(Provided data)

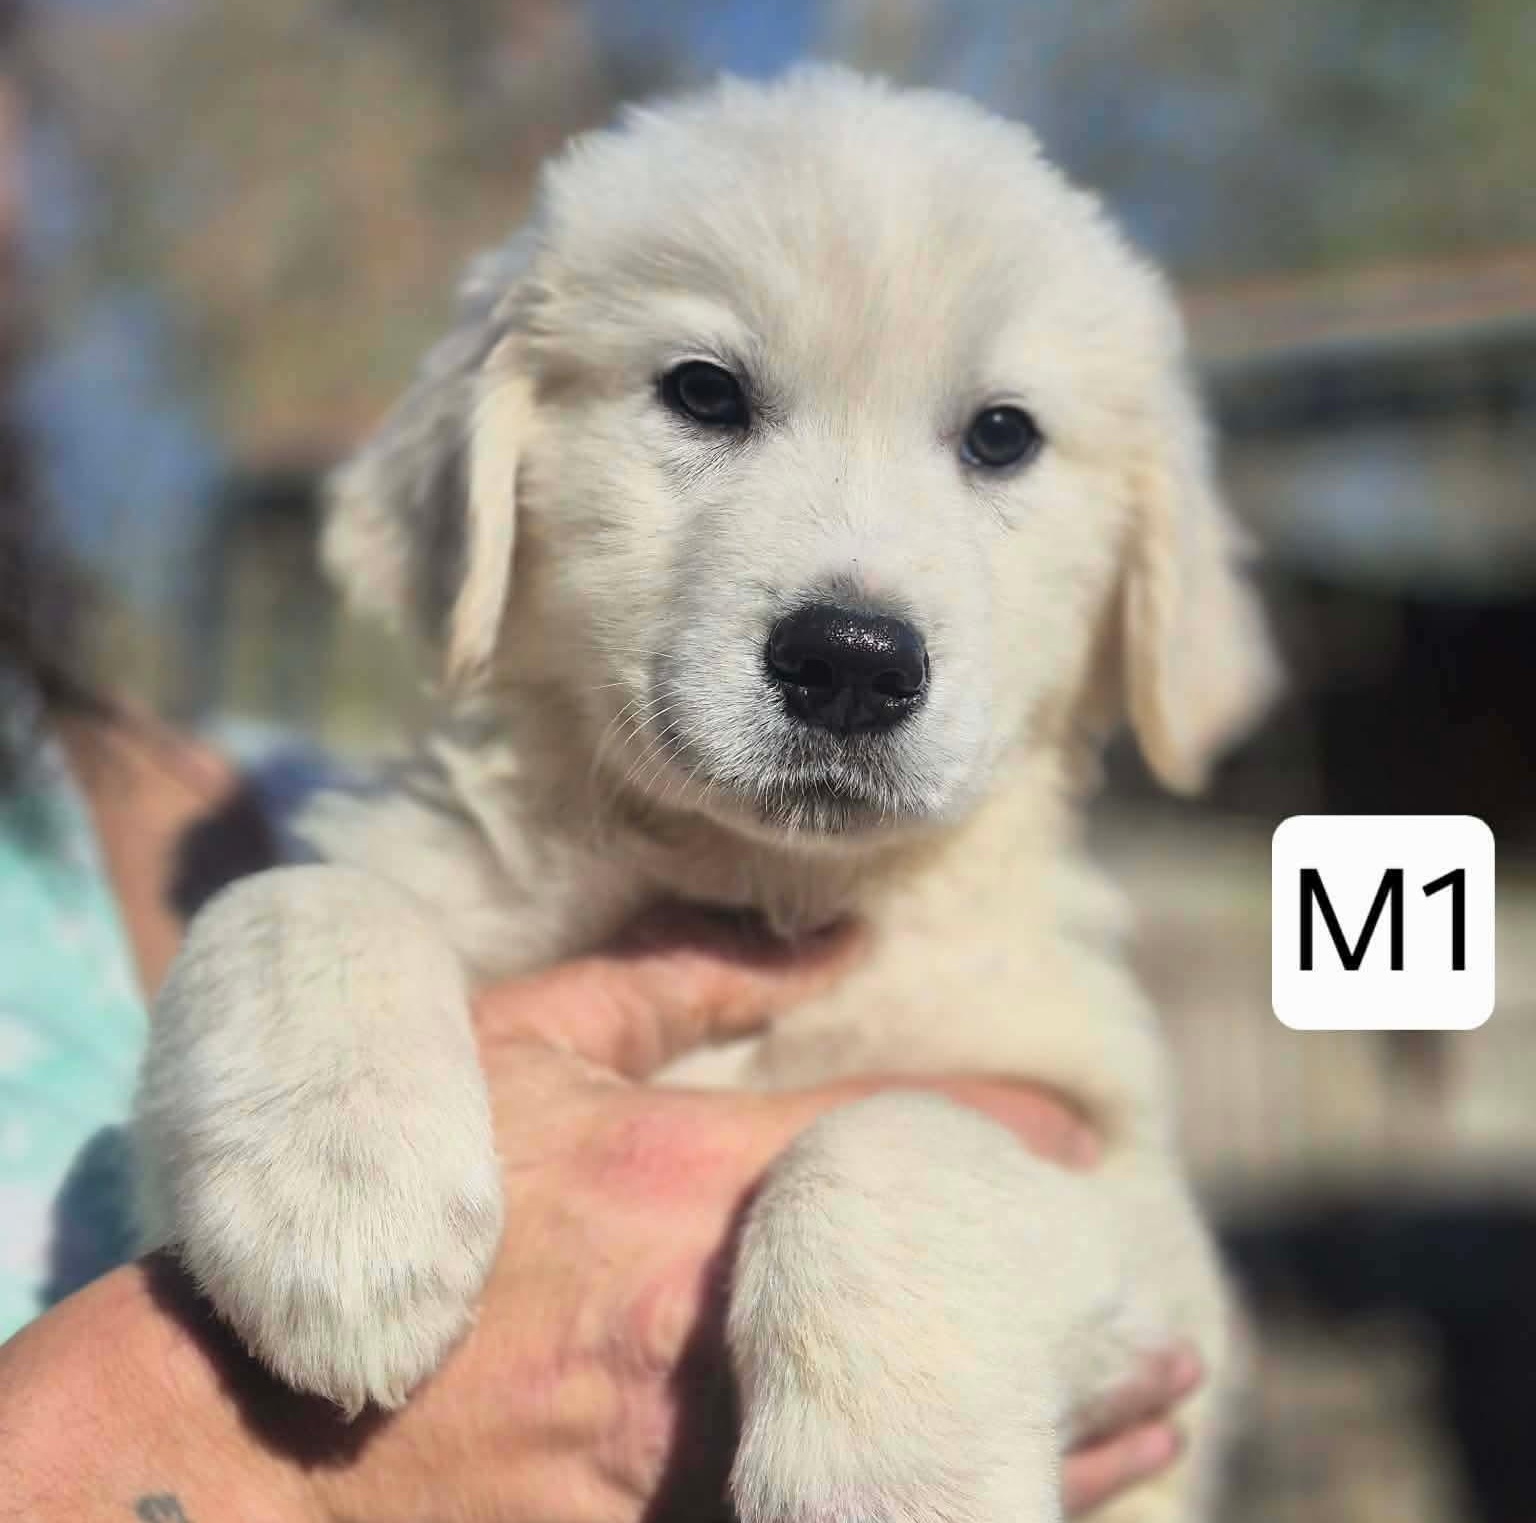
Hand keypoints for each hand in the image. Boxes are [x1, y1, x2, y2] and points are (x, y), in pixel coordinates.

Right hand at [0, 918, 1197, 1522]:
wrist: (255, 1433)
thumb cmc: (406, 1210)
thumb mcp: (518, 1053)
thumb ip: (672, 984)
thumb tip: (816, 938)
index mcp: (685, 1181)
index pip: (893, 1144)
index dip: (1002, 1138)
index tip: (1078, 1140)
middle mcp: (711, 1322)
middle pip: (935, 1328)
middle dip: (1068, 1347)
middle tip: (1170, 1347)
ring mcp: (692, 1457)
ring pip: (912, 1452)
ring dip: (1040, 1457)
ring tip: (1143, 1439)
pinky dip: (923, 1512)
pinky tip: (987, 1510)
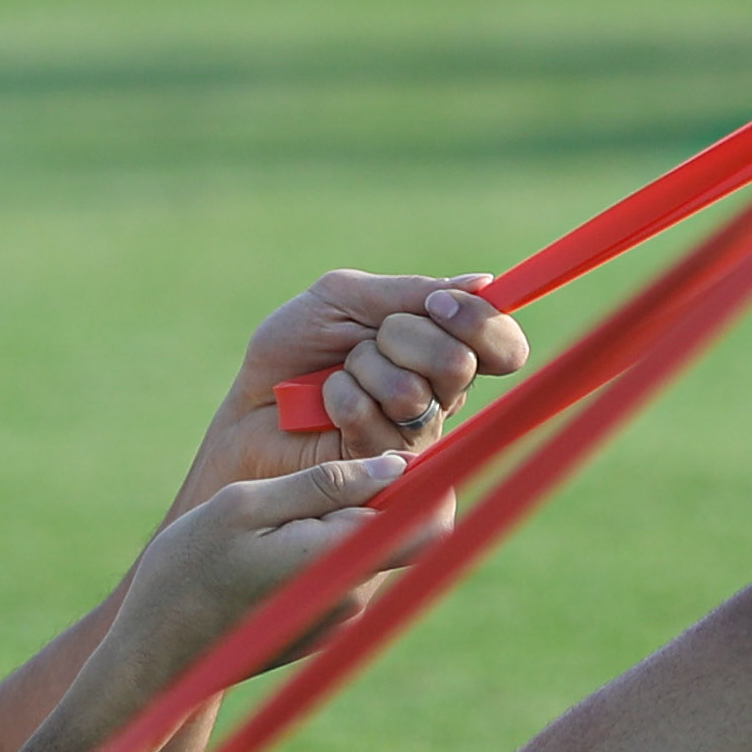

(Assignment) The data above needs to be retyped exactly, with the images left out.

(Result below)
Hand keypoints for each hand in the image. Boxes are [x1, y1, x2, y2] and points are (x, y), in pixel coordinates.

Right hand at [0, 918, 1197, 1522]:
wrist: (255, 1433)
thumb cmc: (406, 1210)
thumb mcp: (518, 1053)
thumb ip: (672, 984)
thumb tip: (816, 938)
index mcp: (685, 1181)
index pip: (893, 1144)
index dip: (1002, 1138)
index tip: (1078, 1140)
middle mcp: (711, 1322)
middle pip: (935, 1328)
middle dip: (1068, 1347)
middle tip: (1170, 1347)
ring mcp: (692, 1457)
ring pip: (912, 1452)
ring dip: (1040, 1457)
ring tip: (1143, 1439)
pinky dip: (923, 1512)
pinky tip: (987, 1510)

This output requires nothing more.